We know how it is: You'd like to go to the movies this weekend, except you're way too scared to actually ask out the girl you like. But you can have a multiplex-like experience at home with a collection of the right DVDs. And when someone asks you on Monday, "Hey, did you see Youth in Revolt this weekend?" you can reply, "No, I invented an alter ego who prefers to veg out on the sofa instead."
WATCH: Paper Heart, just out on DVD, last year's mockumentary in which Cera, as himself, searches for the meaning of love with his pal, performance artist Charlyne Yi, as herself ... sort of. Male sexual desperation is on full view in The 40-Year-Old Virgin (2005), in which Steve Carell is pushed to finally rid himself of his pesky innocence by well-meaning but clueless friends; and Nice Guys Sleep Alone (1999), in which a "nice guy" doesn't really understand that being a milquetoasty doormat doesn't make a guy "nice." For one of the best alter egos stories ever, revisit Fight Club (1999), in which Edward Norton -- SPOILER!! -- invents badass Brad Pitt as an outlet for expressing his rage.
INSTEAD OF: Daybreakers, in which vampires have been roaming the Earth and kicking ass for 10 years and have taken over the planet and are -- oops! -- about to run out of human blood...
WATCH: Gattaca (1997), which is almost exactly the same movie, except in this one Ethan Hawke is a genetically imperfect astronaut but can do anything you can do better anyway, while in Daybreakers Ethan Hawke is a vampire scientist who thinks it's uncool to drink human blood. For another example of vampires living out of the closet, see the HBO series True Blood, which debuted in 2008 and is now in its third season; Season One is now available on DVD. The Australian brother directing duo of Michael and Peter Spierig debuted a few years back with Undead (2003), about a little Australian village contaminated by alien mold spores that do nasty things to human flesh -- it's disgusting and pretty cool. Ethan Hawke's vampire boss Sam Neill is a whole lot nicer in another Australian flick, The Dish (2000), in which he plays the owner of a satellite relay station that helps transmit Apollo moonshot communications.
INSTEAD OF: Leap Year, in which Amy Adams is forced to portray a woman-child whose greatest wish in life appears to be that she will find herself engaged to be married before she dies...

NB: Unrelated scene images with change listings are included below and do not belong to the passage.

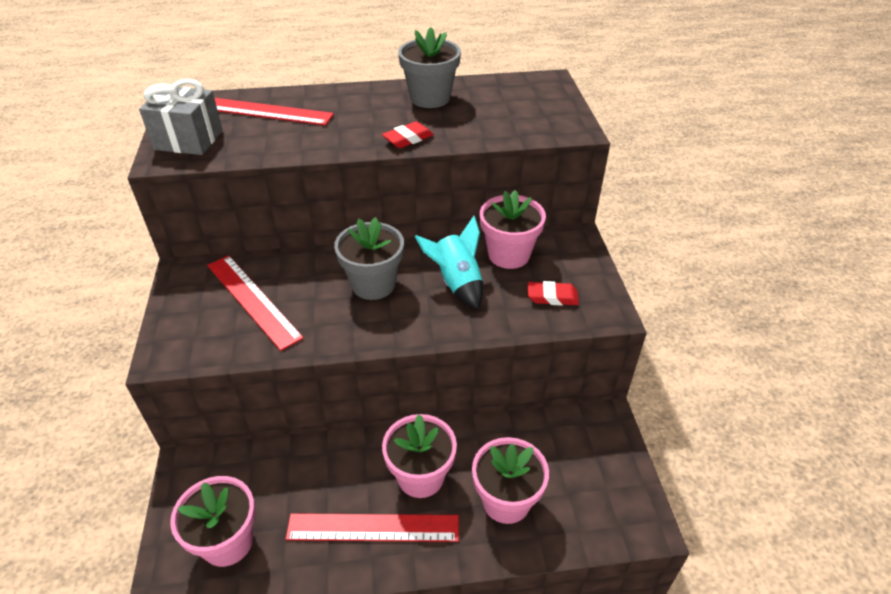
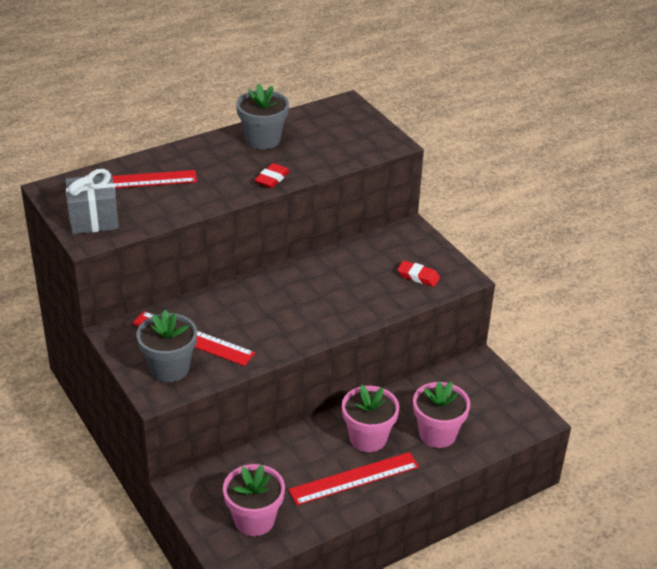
camera: 25 degrees left, 5 degrees down
(373, 284) = (279, 302): grey flower pot -> grey flower pot (169, 368)
(457, 283) = (342, 285): turquoise rocket -> none
(509, 254) = (368, 254): pink flower pot -> none
(552, 297) = (418, 276): red eraser -> red eraser turned 45 degrees clockwise

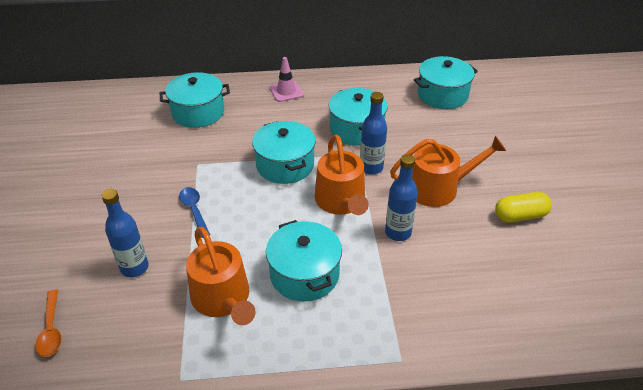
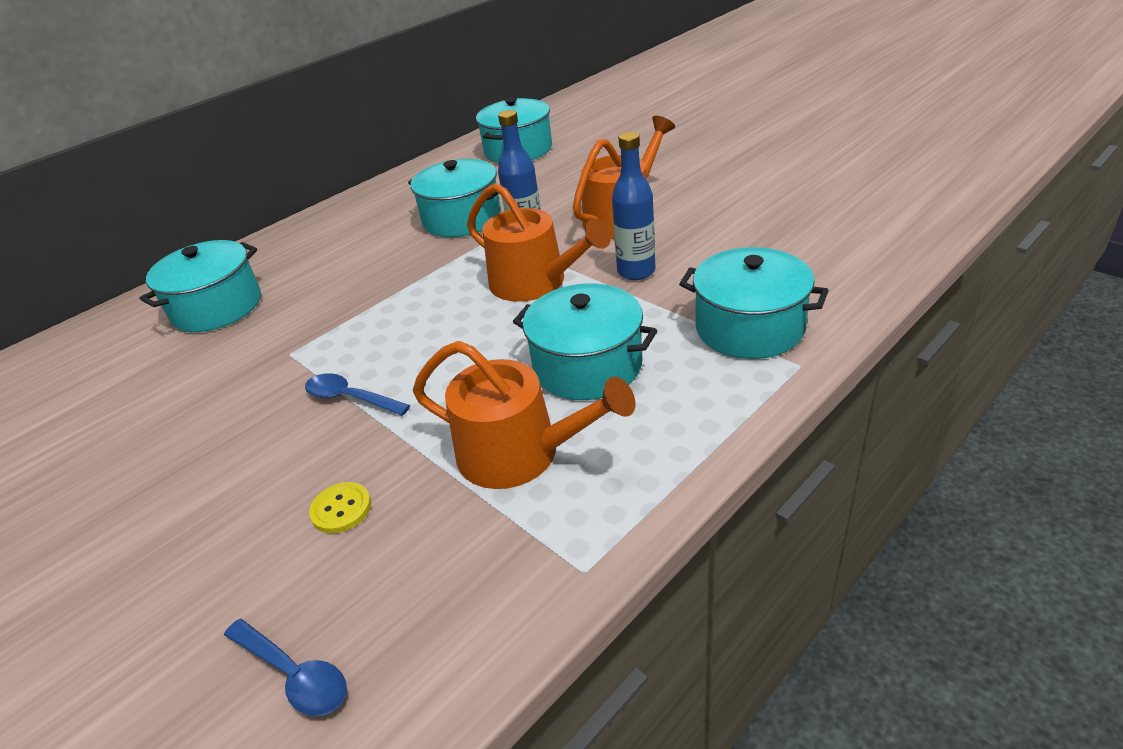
camera: 35 degrees left, 5 degrees down
(51, 329) = (294, 674): orange spoon -> blue spoon
(134, 268) = (341, 509): blue bottle -> yellow button
(285, 165) = (417, 290): turquoise pot -> turquoise pot (749, 328)
(286, 91) = (323, 231): pink traffic cone -> none
(520, 216) = (731, 194): yellow capsule -> none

WATCH: The equally hideous Made of Honor (2008), also by screenwriters Deborah Kaplan and Harry Elfont, which engages in much the same offensive ethnic "humor" (though its targets are Scots and Scotland rather than the Irish and Ireland), slapsticky pratfalls, and general degradation of both genders. If you want to see Amy Adams in a role truly worthy of her bubbly, screwball-esque talent -- and one that does not reduce her to a spoiled brat, as if that's cute -- don't miss the sheer perfection of Miss Pettigrew Lives for a Day (2008), in which she portrays a ditzy but not dumb actress in 1939 London. For a look at a suaver Matthew Goode -- he's the bitter Irishman she hates and hates until she loves him -- check out Woody Allen's Match Point (2005) for his smooth scion of a wealthy English family. For a far superior example of the "American girl abroad in Ireland" romantic comedy, see The Matchmaker (1997), starring Janeane Garofalo as the anti-Amy Adams: it's a cute movie for people who hate cute.